**Text:**

/---

For simplicity, I’m going to create DimSalesReason from the AdventureWorks database as my example. Please pardon the large amount of code in this post. I wanted to provide a fairly complete picture so you can see how the pieces fit together so I’m providing all of the SQL and Biml needed to generate the package.

Required Database Objects

My staging table is a copy of source table and looks like this:

CREATE TABLE [Staging].[SalesReason](
    [SalesReasonID] [int] NOT NULL,
    [Name] [nvarchar](50) NOT NULL,
    [ReasonType] [nvarchar](50) NOT NULL,
    [ModifiedDate] [datetime] NOT NULL
)

Here is the DDL for my dimension table:

CREATE TABLE [dbo].[DimSalesReason](
    [SalesReasonKey] int IDENTITY(1,1) NOT NULL Primary Key
    ,[SalesReasonID] int not null
    ,[SalesReasonName] nvarchar(50) not null
    ,[SalesReasonType] nvarchar(50) not null
    ,[HistoricalHashKey] varbinary(20) NOT NULL
    ,[ChangeHashKey] varbinary(20) NOT NULL
    ,[InsertDttm] datetime not null
    ,[UpdateDttm] datetime NULL
)

\---

[Data visualization images]
/---

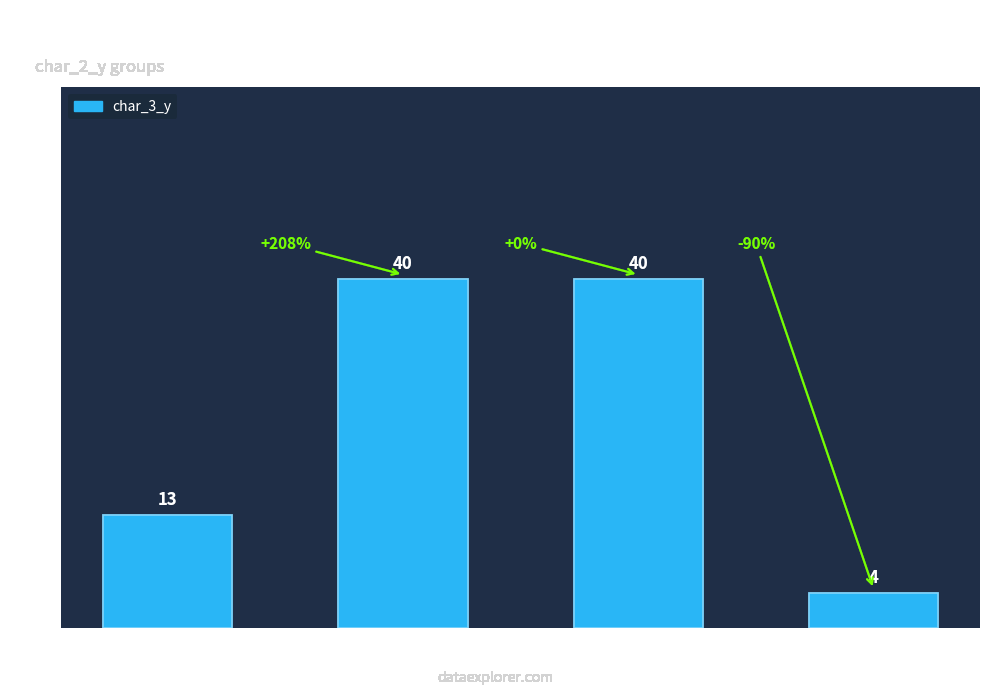

How many values are between 13 and 40?

3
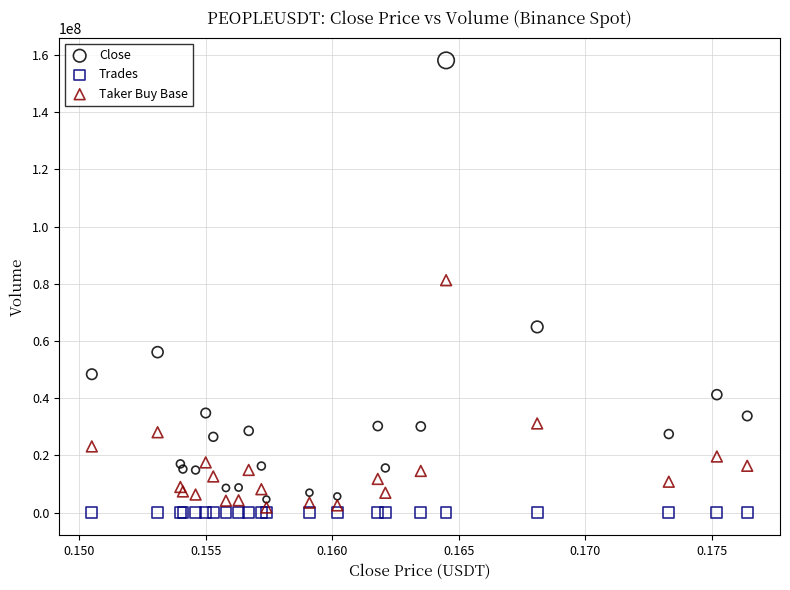

Across all series, what Y value is closest to 79040459?

81255831.0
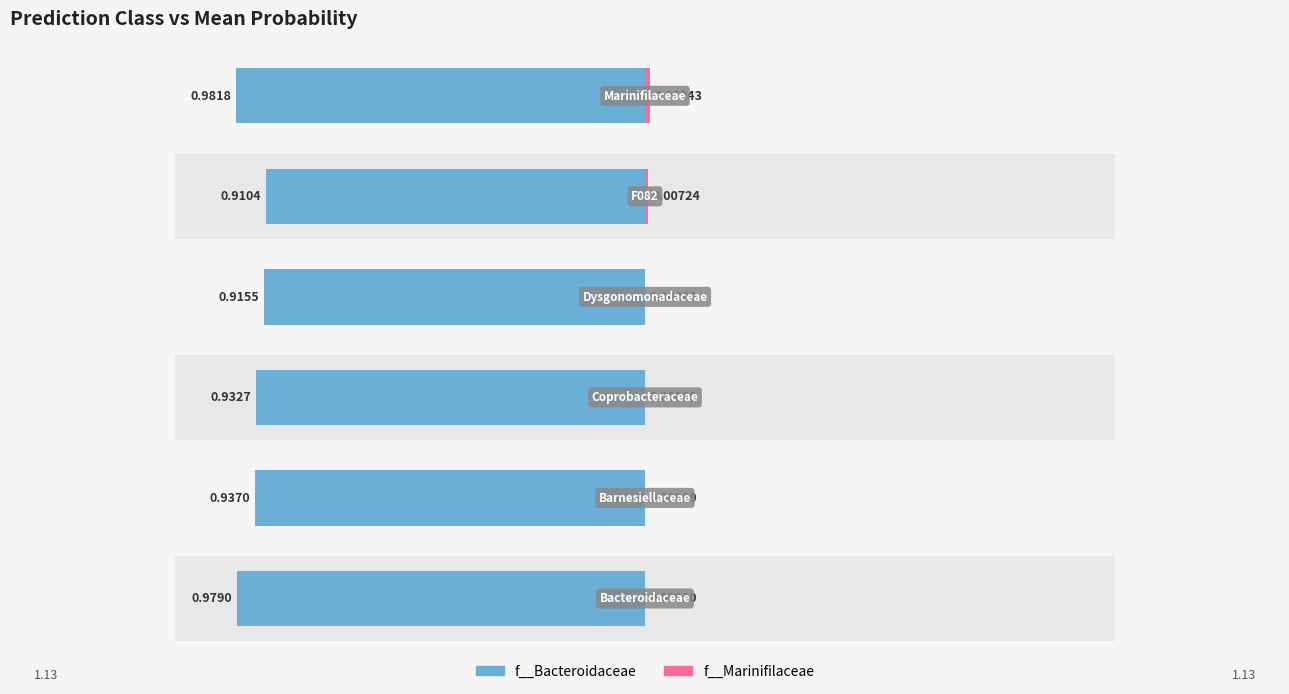

How many groups of bars are there?

6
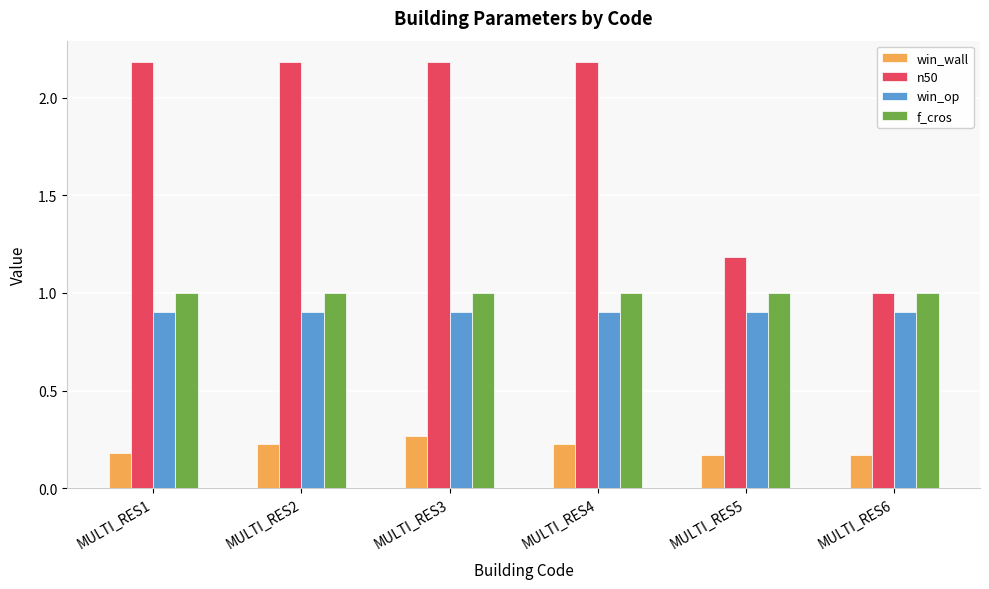

What is the average value of the win_op series?

0.9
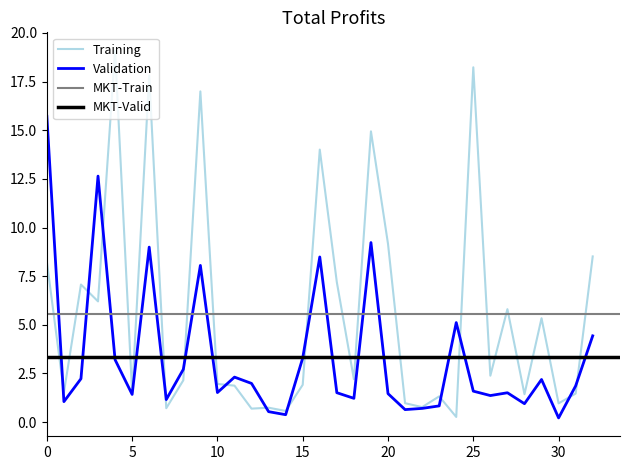

The Training series shows 8.2 at 0. True or false?

True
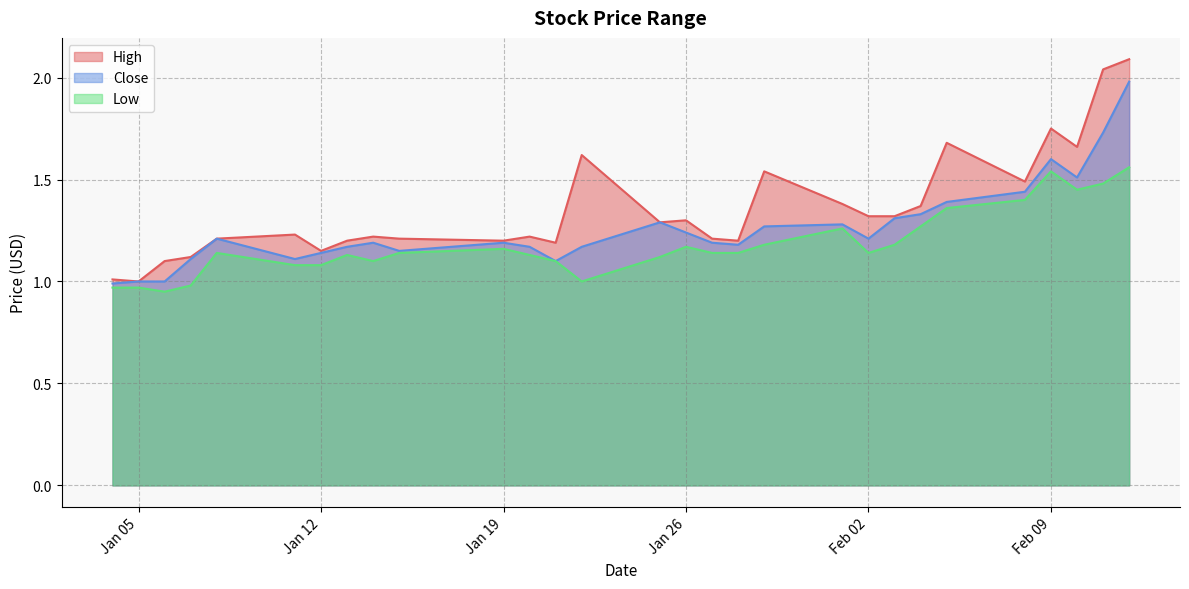

Reading left to right, extract all data points from this chart.

High: 1.0	1.0	1.1	1.1	1.2	1.2	1.1	1.2	1.2	1.2	1.2	1.2	1.2	1.6	1.3	1.3	1.2	1.2	1.5	1.4	1.3	1.3	1.4	1.7	1.5	1.8	1.7	2.0	2.1
Close: 1.0	1.0	1.0	1.1	1.2	1.1	1.1	1.2	1.2	1.1	1.2	1.2	1.1	1.2	1.3	1.2	1.2	1.2	1.3	1.3	1.2	1.3	1.3	1.4	1.4	1.6	1.5	1.7	2.0
Low: 1.0	1.0	0.9	1.0	1.1	1.1	1.1	1.1	1.1	1.1	1.2	1.1	1.1	1.0	1.1	1.2	1.1	1.1	1.2	1.3	1.1	1.2	1.3	1.4	1.4	1.5	1.5	1.5	1.6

\---

**What you are asked to do:** Go on with the text on building the DimSalesReason package from the point where it stops. The listing plays no part in what comes next.

**Written response:**
You’ll notice I have some audit fields in my table. UpdateDttm is the datetime when the row was last updated. InsertDttm is the datetime when the row was initially inserted. The HistoricalHashKey and ChangeHashKey are used for change detection. I may not need them in a dimension this simple, but I use them in larger/wider dimensions and I like my dimensions to be built consistently (unless they need to be tweaked for performance). The HistoricalHashKey represents the business key of the table that defines the level of uniqueness for the row in the dimension table. The ChangeHashKey represents all the other fields that are used in the dimension row. This makes it easier to determine if values have changed since I can compare just the ChangeHashKey instead of each individual field.

I also have an update table. This allows me to update in bulk rather than updating in place row by row. With a very small table, you might not notice a performance difference, but this pattern becomes much more efficient as the table grows.

CREATE TABLE [Updt].[UpdtSalesReason](
	 [SalesReasonID] int not null
	,[SalesReasonName] nvarchar(50) not null
	,[SalesReasonType] nvarchar(50) not null
	,[HistoricalHashKey] varbinary(20) NOT NULL
	,[ChangeHashKey] varbinary(20) NOT NULL
	,[InsertDttm] datetime not null
)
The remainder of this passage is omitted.